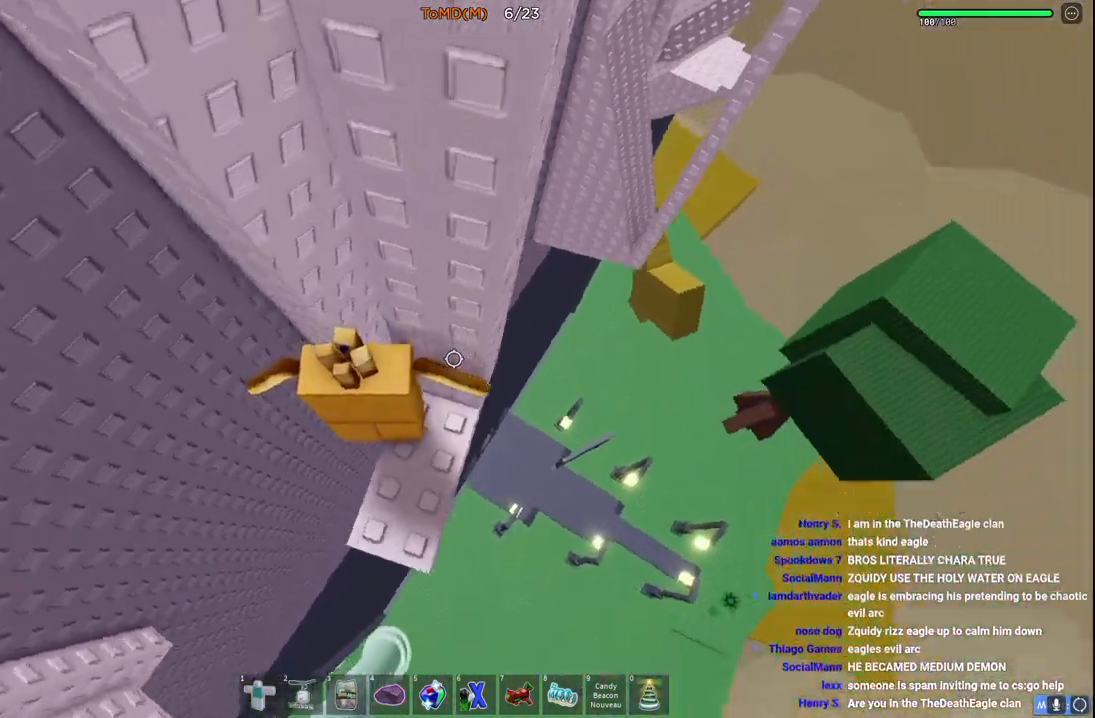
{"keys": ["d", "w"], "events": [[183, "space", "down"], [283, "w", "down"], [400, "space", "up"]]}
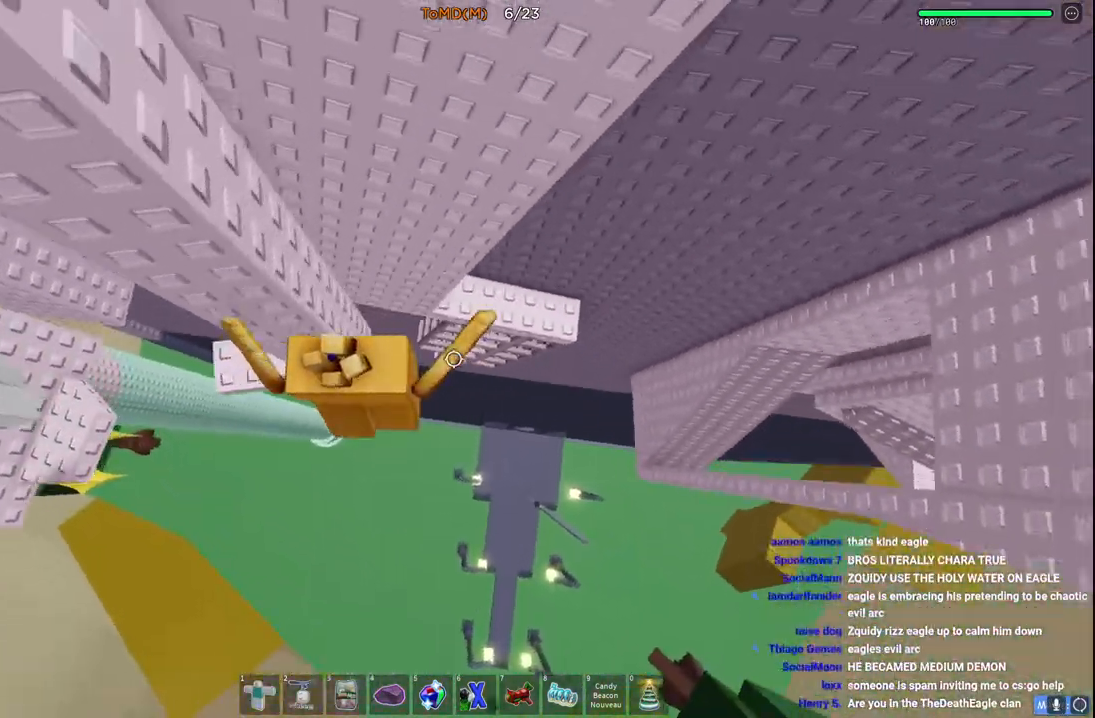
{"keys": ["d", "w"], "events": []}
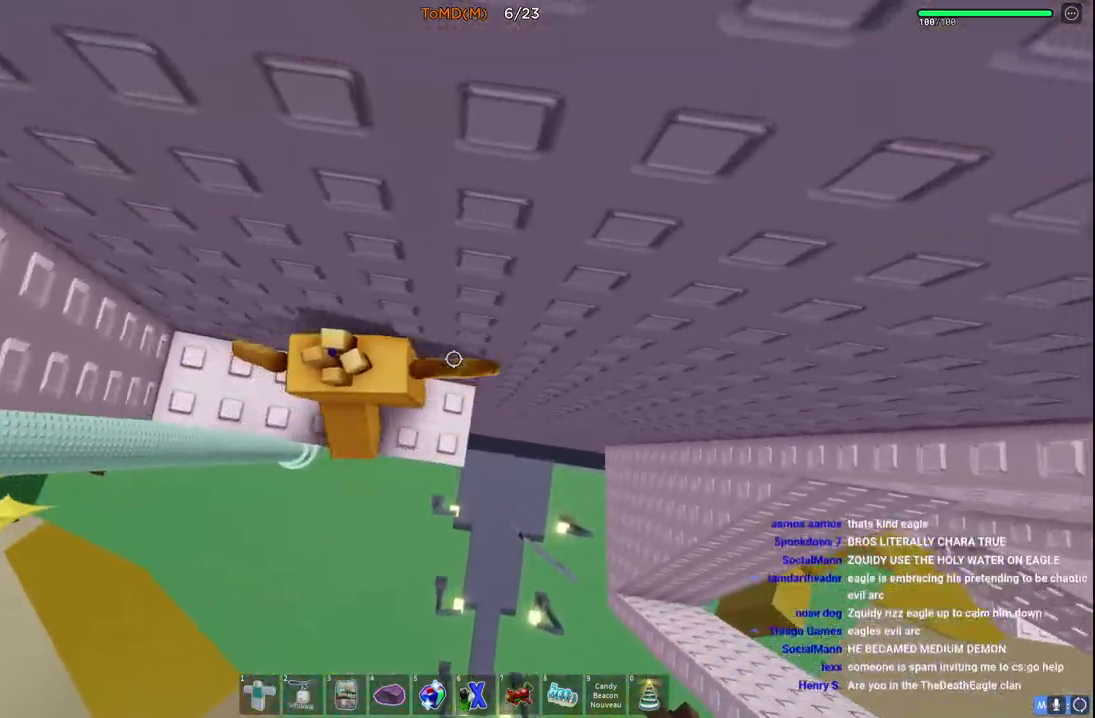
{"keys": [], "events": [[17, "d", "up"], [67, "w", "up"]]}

= Try it =
Would it be possible to copy the material exactly, excluding the images?

= Your response =
{"keys": ["d", "w"], "events": [[183, "space", "down"], [283, "w", "down"], [400, "space", "up"]]}
{"keys": ["d", "w"], "events": []}
{"keys": [], "events": [[17, "d", "up"], [67, "w", "up"]]}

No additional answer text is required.